* What you need to do: Below are the records; retype them exactly and omit each picture.

# # #

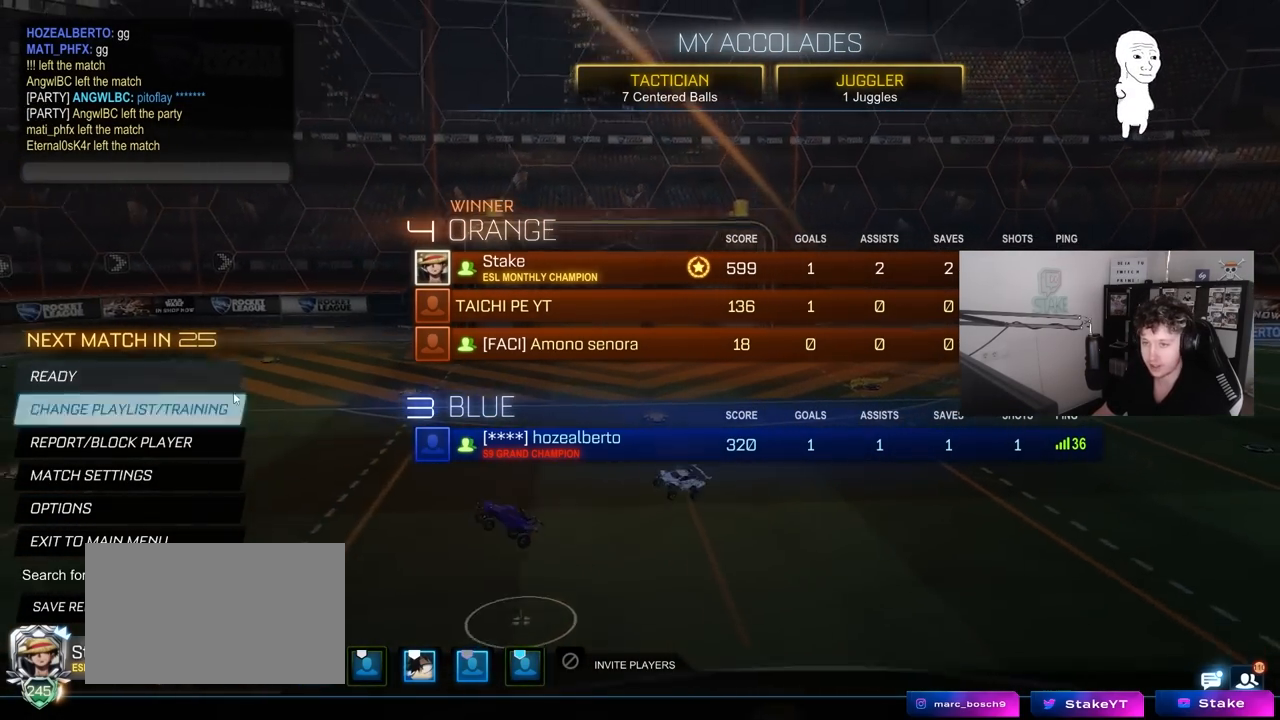
{"keys": [], "mouse": [], "mouse_move": "down-left", "events": []}
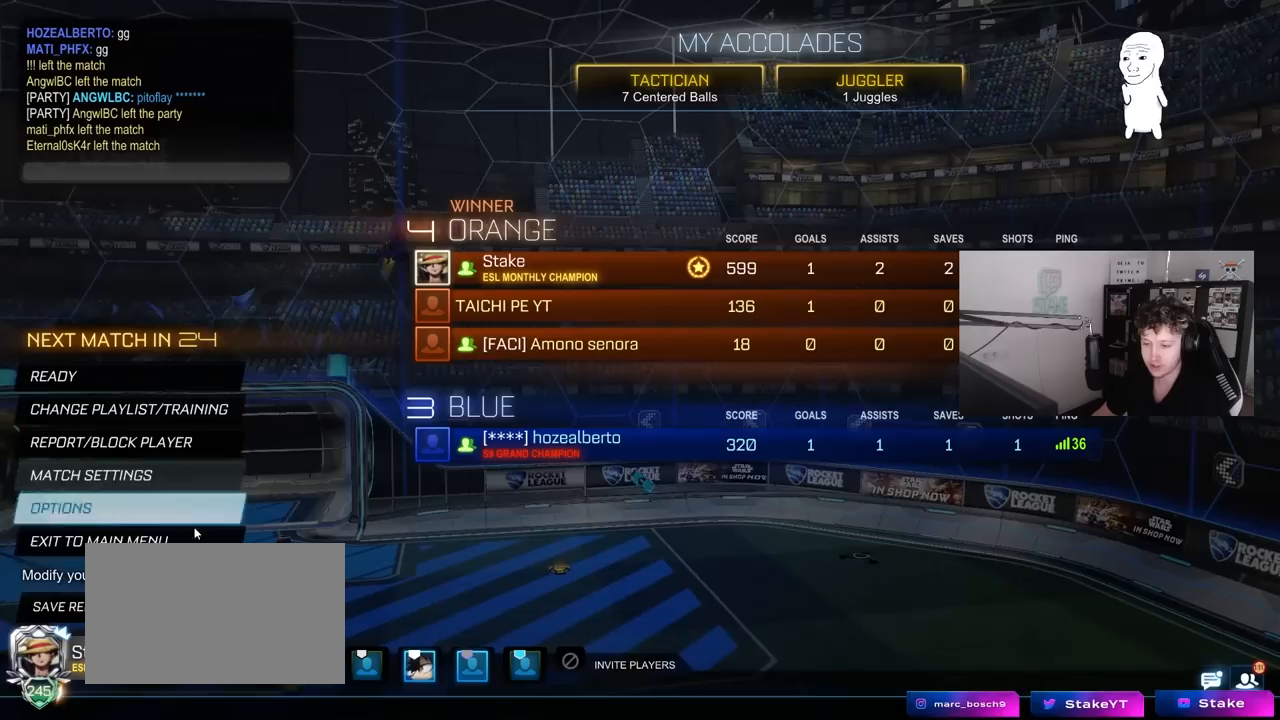
{"keys": [], "mouse": [], "mouse_move": "still", "events": [[350, "mouse_left", "down"], [400, "mouse_left", "up"]]}
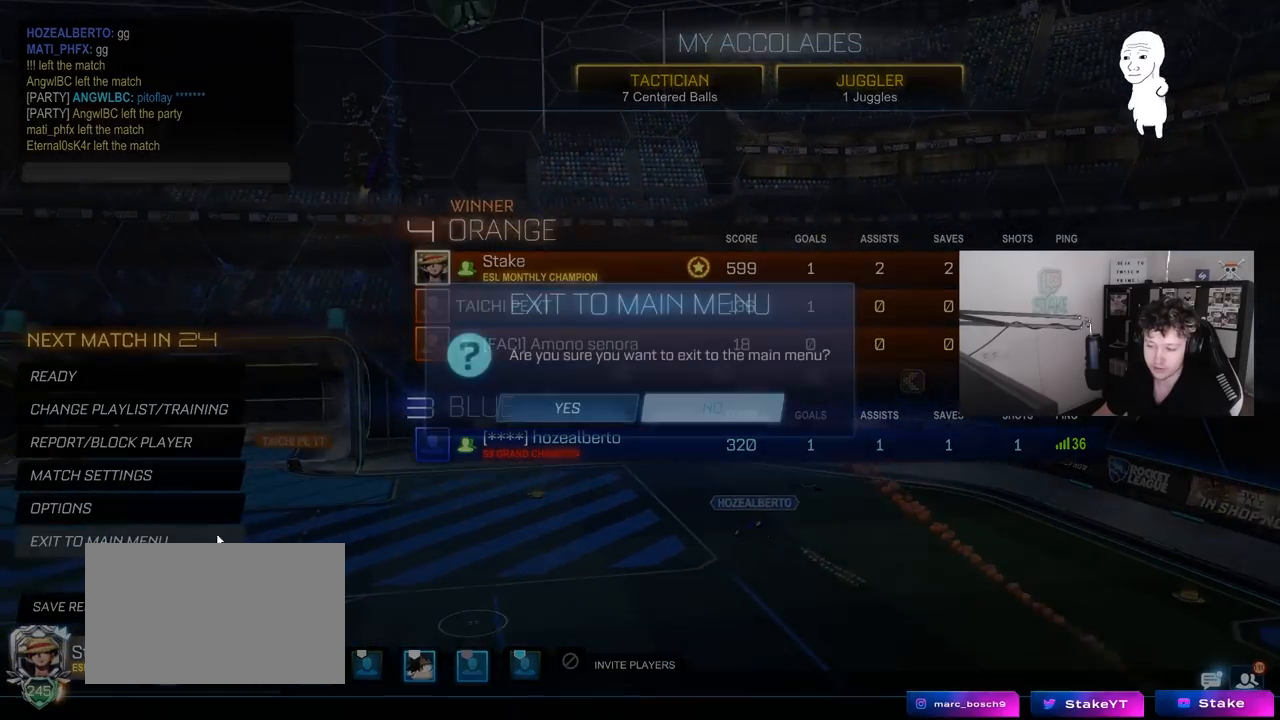
{"keys": [], "mouse": [], "mouse_move": "still", "events": []}
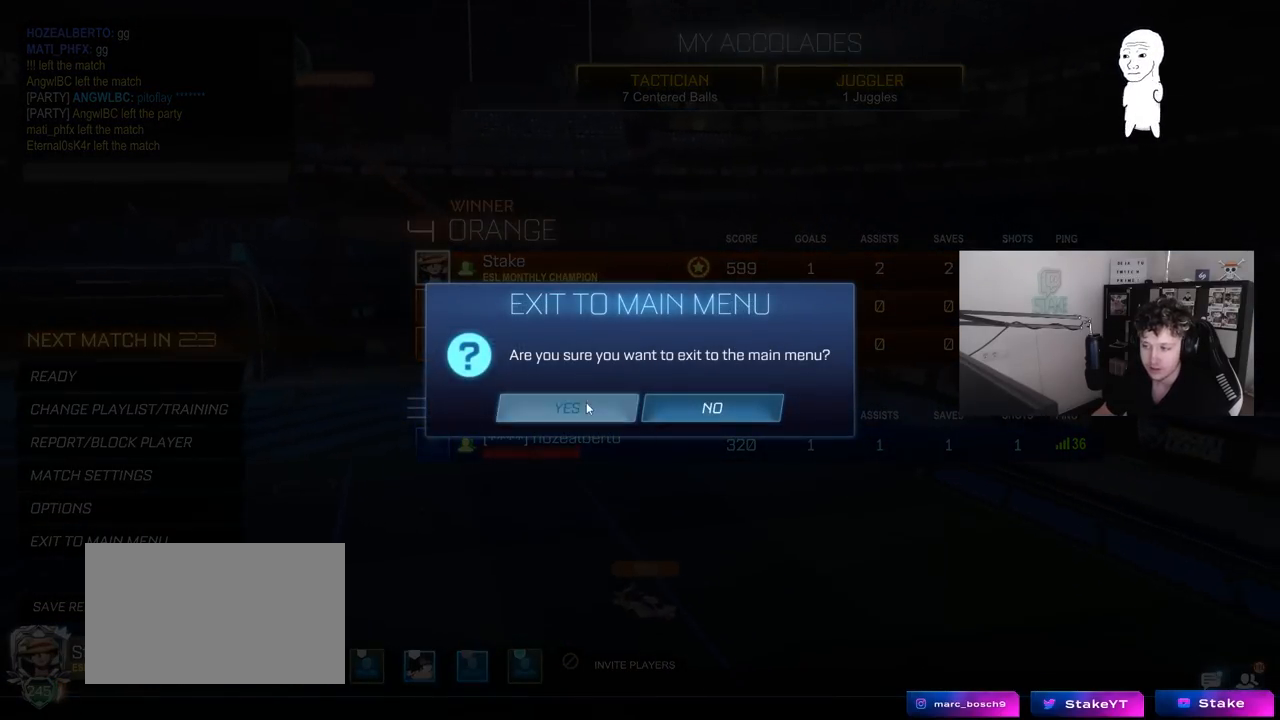
{"keys": [], "mouse": [], "mouse_move": "still", "events": []}
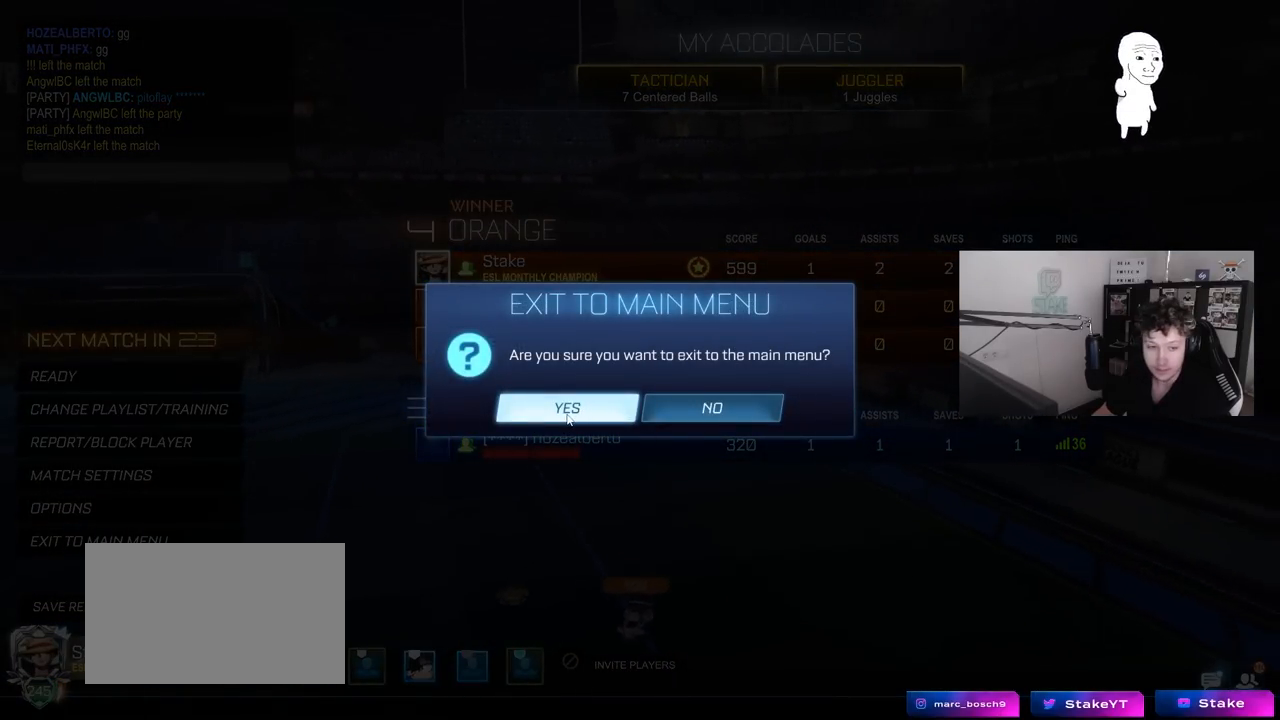
{"keys": [], "mouse": [], "mouse_move": "still", "events": []}
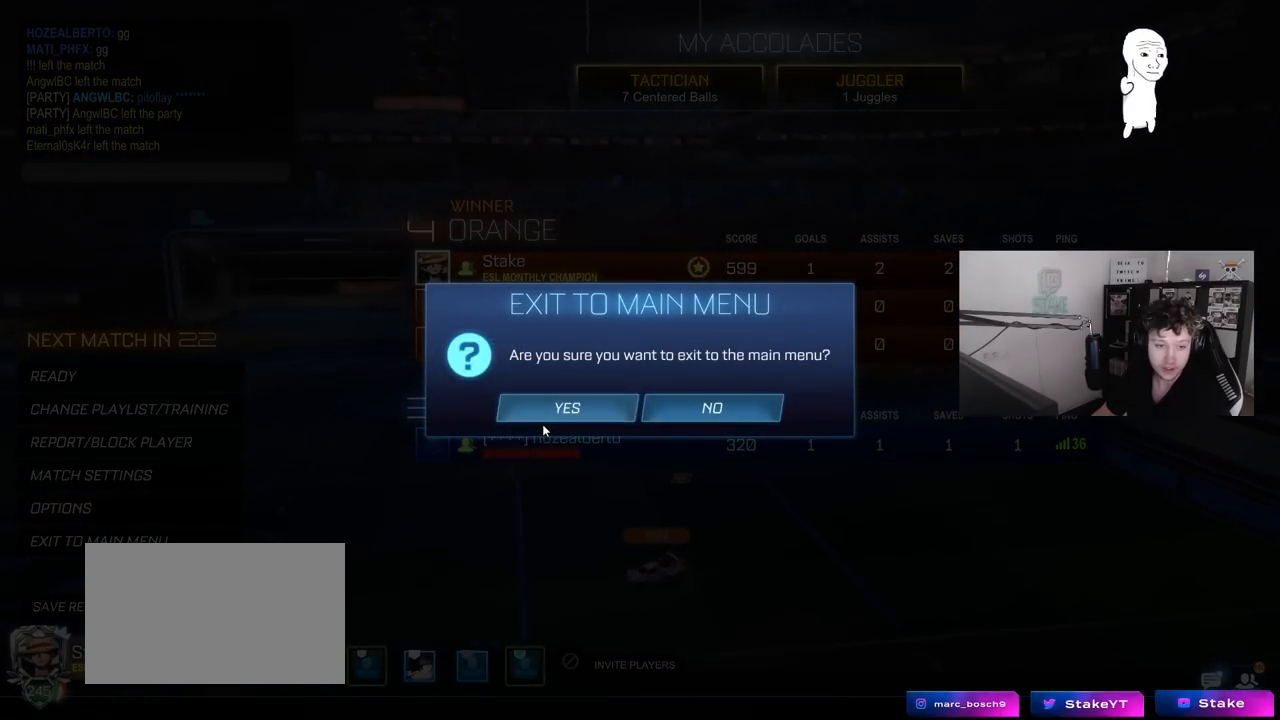
{"keys": [], "mouse": [], "mouse_move": "still", "events": [[50, "mouse_left", "down"], [133, "mouse_left", "up"]]}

# # #

* Your solution:
{"keys": [], "mouse": [], "mouse_move": "down-left", "events": []}
{"keys": [], "mouse": [], "mouse_move": "still", "events": [[350, "mouse_left", "down"], [400, "mouse_left", "up"]]}
{"keys": [], "mouse": [], "mouse_move": "still", "events": []}
{"keys": [], "mouse": [], "mouse_move": "still", "events": []}
{"keys": [], "mouse": [], "mouse_move": "still", "events": []}
{"keys": [], "mouse": [], "mouse_move": "still", "events": [[50, "mouse_left", "down"], [133, "mouse_left", "up"]]}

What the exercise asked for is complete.